# Will Lucid Motors give Tesla a run for their money with the Lucid Air?



## [email protected] (Aug 15, 2012)

_-pics Lucid_

It seems like Tesla is in a world of their own sometimes. It's got to be tough to compete with the performance of their EV line-up. Frikken Ludicrous Mode, hard to top that. Well, Lucid and their Lucid Air model may just give that a go.

According to their release, the Lucid Air will have a base price of $52,500 after incentives and adding all the goodies will top $100k, right within Tesla territory. The base model includes:

•	240-mile range
•	400 horsepower (rear-wheel drive)
•	All hardware necessary for autonomous driving
•	Huge interior space in an efficient package
•	Two trunks, one in the front and one in the rear, with a combined storage capacity of over 32 cubic feet (similar to the volume of a 4-person hot tub)
•	12-way power front seats
•	LED multi-lens array headlights
•	Four screens, with interactive-touch surfaces on three
•	5-seat configuration with a rear bench seat
•	10 advanced airbags
•	Aluminum roof
•	19-inch wheels
•	10-speaker audio system
•	Over-the-air software updates





Of course the fully loaded model will offer higher performance, more range and greater comfort. While all the info on the packages that will be available hasn't been announced yet, here are a bunch of options to give an idea of what's to come.

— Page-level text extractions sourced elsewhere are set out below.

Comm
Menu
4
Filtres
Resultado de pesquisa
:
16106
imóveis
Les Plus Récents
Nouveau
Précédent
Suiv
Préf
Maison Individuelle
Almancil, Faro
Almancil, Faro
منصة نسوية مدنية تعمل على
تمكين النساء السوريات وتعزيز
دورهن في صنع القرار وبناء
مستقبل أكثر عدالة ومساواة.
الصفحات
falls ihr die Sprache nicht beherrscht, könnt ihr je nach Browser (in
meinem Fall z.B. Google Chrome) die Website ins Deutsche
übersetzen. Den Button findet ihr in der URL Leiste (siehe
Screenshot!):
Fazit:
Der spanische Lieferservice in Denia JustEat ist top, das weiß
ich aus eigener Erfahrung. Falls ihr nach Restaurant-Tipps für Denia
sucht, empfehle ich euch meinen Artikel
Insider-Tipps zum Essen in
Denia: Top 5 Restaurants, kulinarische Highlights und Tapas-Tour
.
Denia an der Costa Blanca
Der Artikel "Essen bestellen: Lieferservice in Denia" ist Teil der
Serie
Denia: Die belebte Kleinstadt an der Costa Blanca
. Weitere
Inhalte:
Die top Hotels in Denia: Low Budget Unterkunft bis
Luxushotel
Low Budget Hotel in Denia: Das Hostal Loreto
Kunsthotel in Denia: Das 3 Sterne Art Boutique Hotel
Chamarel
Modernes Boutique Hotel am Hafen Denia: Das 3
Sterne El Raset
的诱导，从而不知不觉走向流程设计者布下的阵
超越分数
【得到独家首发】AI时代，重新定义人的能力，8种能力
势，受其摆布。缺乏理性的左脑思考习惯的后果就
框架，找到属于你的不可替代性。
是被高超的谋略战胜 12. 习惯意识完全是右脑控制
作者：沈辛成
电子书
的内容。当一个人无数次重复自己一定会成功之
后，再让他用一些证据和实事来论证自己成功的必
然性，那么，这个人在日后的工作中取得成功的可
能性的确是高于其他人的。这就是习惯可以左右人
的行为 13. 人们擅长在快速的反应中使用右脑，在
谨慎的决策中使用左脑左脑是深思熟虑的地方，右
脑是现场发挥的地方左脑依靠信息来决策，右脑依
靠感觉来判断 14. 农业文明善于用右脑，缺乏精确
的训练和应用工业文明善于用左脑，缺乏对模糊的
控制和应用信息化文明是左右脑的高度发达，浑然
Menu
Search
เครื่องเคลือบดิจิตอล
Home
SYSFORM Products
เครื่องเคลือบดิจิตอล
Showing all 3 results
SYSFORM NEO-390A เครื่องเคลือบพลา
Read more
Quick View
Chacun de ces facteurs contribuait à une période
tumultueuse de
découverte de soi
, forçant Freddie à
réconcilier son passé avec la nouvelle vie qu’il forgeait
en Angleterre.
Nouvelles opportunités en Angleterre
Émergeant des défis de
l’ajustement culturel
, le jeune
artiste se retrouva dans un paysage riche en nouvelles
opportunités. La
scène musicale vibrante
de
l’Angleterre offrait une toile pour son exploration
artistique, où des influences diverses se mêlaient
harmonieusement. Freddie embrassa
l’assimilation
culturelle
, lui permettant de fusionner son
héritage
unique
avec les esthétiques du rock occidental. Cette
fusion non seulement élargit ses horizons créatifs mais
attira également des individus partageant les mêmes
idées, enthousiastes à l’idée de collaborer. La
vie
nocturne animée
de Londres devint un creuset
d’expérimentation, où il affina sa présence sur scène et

•	315-mile and 400-mile-range battery options
•	Up to 1,000-horsepower twin-motor configuration, with all-wheel drive
•	Fully active suspension, delivering a world-class ride
•	Glass-canopy roof
•	Rear executive seats that recline up to 55 degrees
•	22-way power front seats with heating, ventilation, dynamic bolsters, and massage
•	21-inch Lucid-design wheels
•	29-speaker audio system with active noise cancellation
•	Expanded leather trim with corresponding material upgrades



To top this all off, there is also a Launch Edition that will be available in limited quantity. 255 Launch Edition cars will be the first customer cars off the line. These cars will be well optioned as standard. Expect a 315-mile range, 1,000 horsepower, autonomous driving hardware, 21-inch wheels, and an upgraded audio system for starters. Some features, such as the rear executive seats, cannot yet be confirmed for early production. The Launch Edition cars will also have unique colors and badging, signifying their special nature. Additional details will be announced closer to the start of production.

_*You can check out more on the Lucid Air here!*_


----------



## mark_m5 (Sep 16, 2006)

Interesting. Competition is good. If they can provide a network of Supercharger charging stations like Tesla, then sure! They'll be able to compete. Otherwise, they're relegated to commuting...

PS: I've seen one. Not a fan of the glass roof. It'd BAKE inside that in Cali.


----------